Moreover, we will only be able to fully integrate WET’s business with our existing business and maximize the benefits of the Acquisition if we are able to acquire 100% of the outstanding capital stock of WET in the WET Tender Offer or by completing a squeeze-out merger, if necessary, to gain control of WET. If we do not obtain in excess of 95% of the outstanding capital stock of WET in connection with the WET Tender Offer and the sale of shares by Indigo and IBG in connection with the SPA, we will not be able to execute a squeeze-out merger under German law. In such case, WET will continue to be operated as a separate business, with separate management, and we will be unable to fully integrate the operations of the two businesses, which could prevent us from realizing the full benefits anticipated from the Acquisition.

The existence of minority shareholders following the Acquisition may limit our ability to integrate WET for an extended period of time.

Following completion of the Acquisition, certain WET minority shareholders may continue to own an interest in WET. Under German law, we cannot require WET to take actions that may result in cost savings and greater integration but would be deemed disadvantageous to WET, until a domination and profit and loss transfer agreement (“DPLTA”) is effective or a mandatory buy-out of the WET shares from any remaining WET shareholders by way of a squeeze-out merger has been implemented. In addition, under the terms of the BCA, WET’s ability to pay dividends is restricted until a DPLTA is effective. If a WET minority shareholder challenges the DPLTA or the squeeze-out merger, our ability to take certain cost saving and integration measures may be delayed for an uncertain time following completion of the Acquisition or may not be achievable at all.

Under German law, the existence of minority shareholders following the Acquisition requires all of our dealings with WET to be at arm’s length.

Due to the requirement under German law that all of our dealings with WET be at arm’s length for as long as there are minority shareholders in WET (or a DPLTA becomes effective), we may not be able to enter into favorable contracts with WET and fully integrate and synergize the combined company. Moreover, we will be forced to negotiate final settlement and intellectual property licensing terms in connection with our current litigation with WET that may end up to be burdensome on our business.


Following completion of the Acquisition, we will have a significant amount of goodwill and other intangible assets on our consolidated financial statements that are subject to impairment testing.

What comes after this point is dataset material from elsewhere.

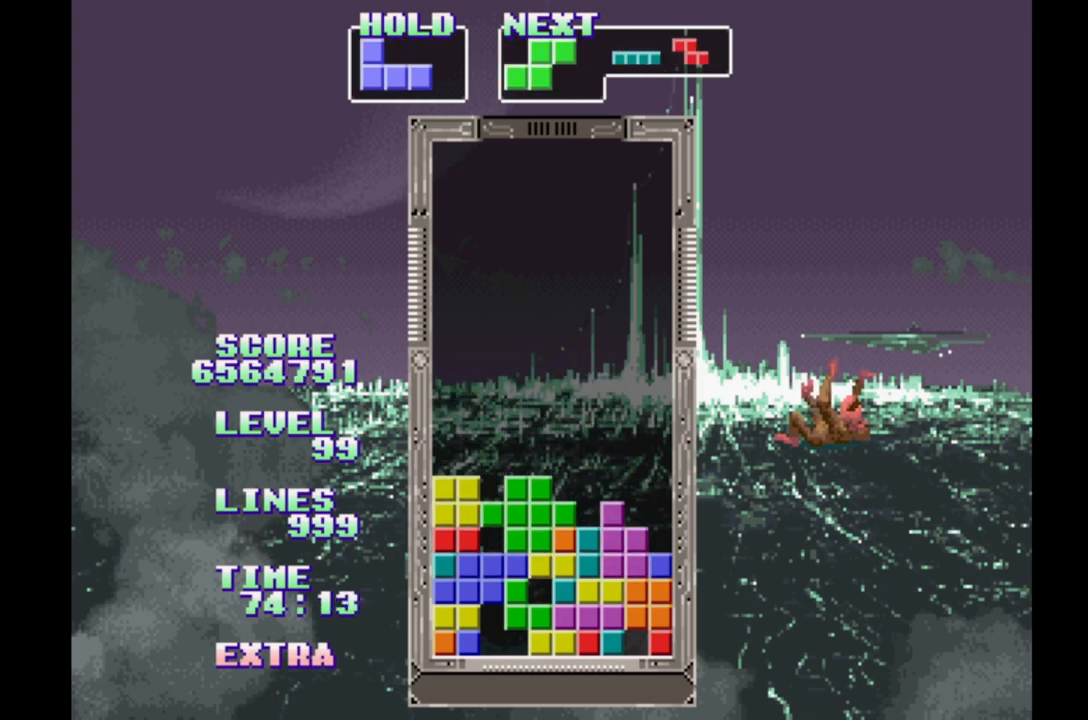
{"dt_ms": 500, "buttons": ["DPAD_RIGHT"], "events": []}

As of December 31, 2010, we had no goodwill and the carrying value of intangible assets on our balance sheet was $4,653,000. As of December 31, 2010, on a pro forma basis after giving effect to the Acquisition, we would have goodwill of $99,353,000 and other intangible assets of $41,213,000. We evaluate goodwill and indefinite life intangible assets for impairment annually, or more frequently if events or changes in circumstances indicate that the asset might be impaired. Goodwill impairment is indicated and indefinite life intangible assets are impaired when their book value exceeds their fair value. The value of goodwill and other intangible assets from the allocation of the purchase price from the Acquisition will be derived from our business operating plans and is susceptible to an adverse change in demand, input costs or general changes in our business or industry and could require an impairment charge in the future.

The pro forma condensed combined financial statements are not an indication of the combined company’s financial condition or results of operations following the Acquisition.

The pro forma condensed combined financial statements contained in this Current Report on Form 8-K are not an indication of the combined company’s financial condition or results of operations following the Acquisition. The pro forma condensed combined financial statements have been derived from the historical financial statements of Amerigon and WET and many adjustments and assumptions have been made regarding the combined company after giving effect to the Acquisition. The information upon which these adjustments and assumptions have been made is preliminary, and these kinds of adjustments and assumptions are difficult to make and may not be accurate. As a result, the actual financial condition and results of operations of the combined company following the Acquisition may not be consistent with, or evident from, this pro forma financial information.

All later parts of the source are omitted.